> Lista de exercícios
**1.** De acordo com o trecho selecionado, quantos meses durou o ensaio?
**2.** Transcreva do trecho selecionado a parte que começa em "Até segunda ordem, o" e segue até "Sala de Ensaio!", inclusive.

Até segunda ordem, o conteúdo publicado aqui será arquivado a partir do fechamento do domínio saladeensaio.blogspot.com, que também deverá ocorrer dentro de alguns dias. Aproveito para agradecer a sua companhia! Em 16 meses de ensaio, foi bastante revelador e aprofundante compartilhar as minhas sensações por aqui. Até a mudança, fique com as minhas (provavelmente últimas) publicações e outro título: Sinto, logo existo, retirado do meu segundo post. Deste lugar, ora de chegada, ora de partida, leve contigo o que lhe couber.

Aguardo você em minha nova Sala de Ensaio!

> Itens fornecidos
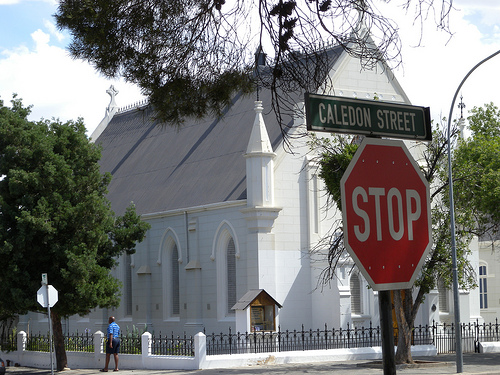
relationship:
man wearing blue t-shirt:
[99, 314, 118, 374] [107, 322, 122, 339]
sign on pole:
[341, 141, 433, 291] [378, 288, 400, 374]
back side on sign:
[34, 283, 57, 305] [36, 286, 58, 308]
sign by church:
[341, 141, 433, 291] [54, 17, 447, 342]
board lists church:
[237, 283, 287, 334] [131, 133, 306, 300]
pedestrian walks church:
[97, 314, 127, 365] [54, 17, 447, 342]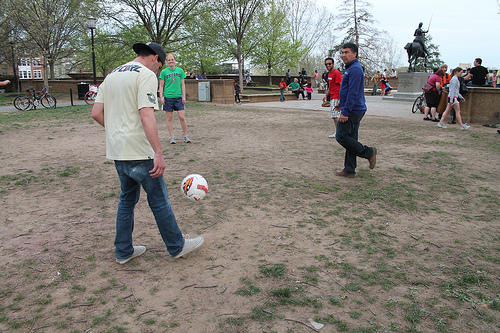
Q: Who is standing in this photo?
A: Men.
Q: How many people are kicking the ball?
A: Four.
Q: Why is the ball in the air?
A: Because the man is kicking it.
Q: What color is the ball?
A: Red and white.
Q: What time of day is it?
A: Daytime.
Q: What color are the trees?
A: Green.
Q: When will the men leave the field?
A: After they finish playing with the ball.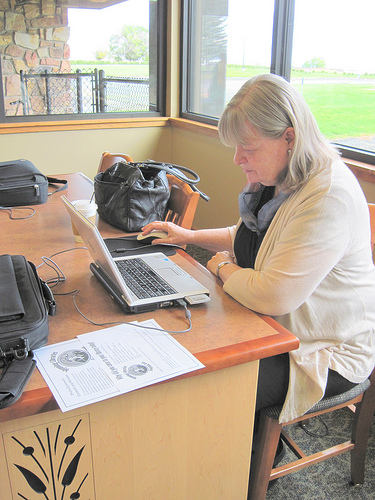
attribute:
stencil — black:
[10, 418, 88, 499]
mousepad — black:
[101, 230, 177, 255]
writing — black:
[87, 341, 124, 381]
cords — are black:
[37, 243, 191, 333]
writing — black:
[99, 328, 144, 365]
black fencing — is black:
[18, 68, 153, 114]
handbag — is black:
[84, 149, 212, 234]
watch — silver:
[216, 260, 234, 278]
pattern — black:
[2, 418, 96, 499]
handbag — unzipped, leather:
[97, 162, 188, 232]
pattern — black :
[5, 416, 110, 499]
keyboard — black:
[52, 188, 227, 327]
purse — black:
[93, 161, 172, 231]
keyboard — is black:
[117, 248, 198, 310]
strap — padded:
[0, 355, 41, 408]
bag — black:
[0, 249, 61, 354]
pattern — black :
[3, 411, 97, 498]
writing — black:
[61, 364, 112, 398]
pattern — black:
[3, 426, 94, 498]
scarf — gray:
[233, 182, 288, 270]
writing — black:
[49, 345, 89, 371]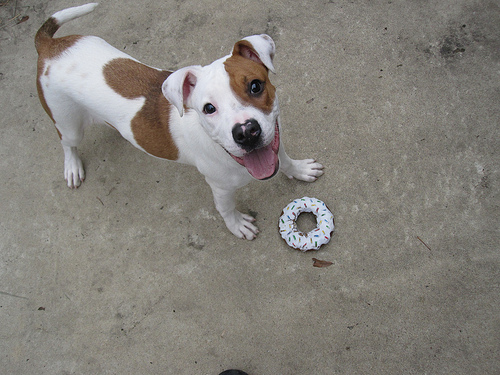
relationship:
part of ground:
[95, 262, 229, 353] [136, 282, 267, 372]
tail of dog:
[28, 4, 103, 53] [20, 6, 352, 226]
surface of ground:
[128, 260, 271, 340] [108, 262, 257, 353]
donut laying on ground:
[274, 178, 338, 259] [269, 184, 368, 273]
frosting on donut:
[270, 186, 344, 262] [265, 189, 355, 277]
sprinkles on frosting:
[270, 185, 353, 269] [269, 193, 347, 253]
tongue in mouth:
[219, 135, 322, 192] [207, 109, 344, 200]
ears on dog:
[149, 34, 318, 107] [130, 19, 335, 209]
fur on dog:
[79, 67, 149, 127] [20, 6, 352, 226]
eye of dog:
[190, 75, 284, 132] [35, 8, 382, 228]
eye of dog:
[192, 95, 227, 129] [45, 27, 335, 217]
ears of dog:
[156, 64, 198, 118] [46, 7, 397, 252]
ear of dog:
[222, 27, 290, 64] [26, 5, 406, 264]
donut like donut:
[276, 193, 337, 254] [276, 193, 337, 254]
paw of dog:
[220, 201, 273, 258] [55, 3, 385, 270]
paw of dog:
[286, 135, 326, 205] [40, 20, 410, 260]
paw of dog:
[43, 141, 98, 219] [23, 1, 363, 241]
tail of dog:
[22, 4, 140, 69] [32, 16, 381, 253]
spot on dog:
[82, 39, 155, 149] [35, 8, 382, 228]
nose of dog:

> Respostas por tarefa
**1.** 16 meses.

**2.**
Até segunda ordem, o conteúdo publicado aqui será arquivado a partir do fechamento do domínio saladeensaio.blogspot.com, que também deverá ocorrer dentro de alguns dias. Aproveito para agradecer a sua companhia! Em 16 meses de ensaio, foi bastante revelador e aprofundante compartilhar as minhas sensações por aqui. Até a mudança, fique com as minhas (provavelmente últimas) publicações e outro título: Sinto, logo existo, retirado do meu segundo post. Deste lugar, ora de chegada, ora de partida, leve contigo o que lhe couber.

Aguardo você em minha nova Sala de Ensaio!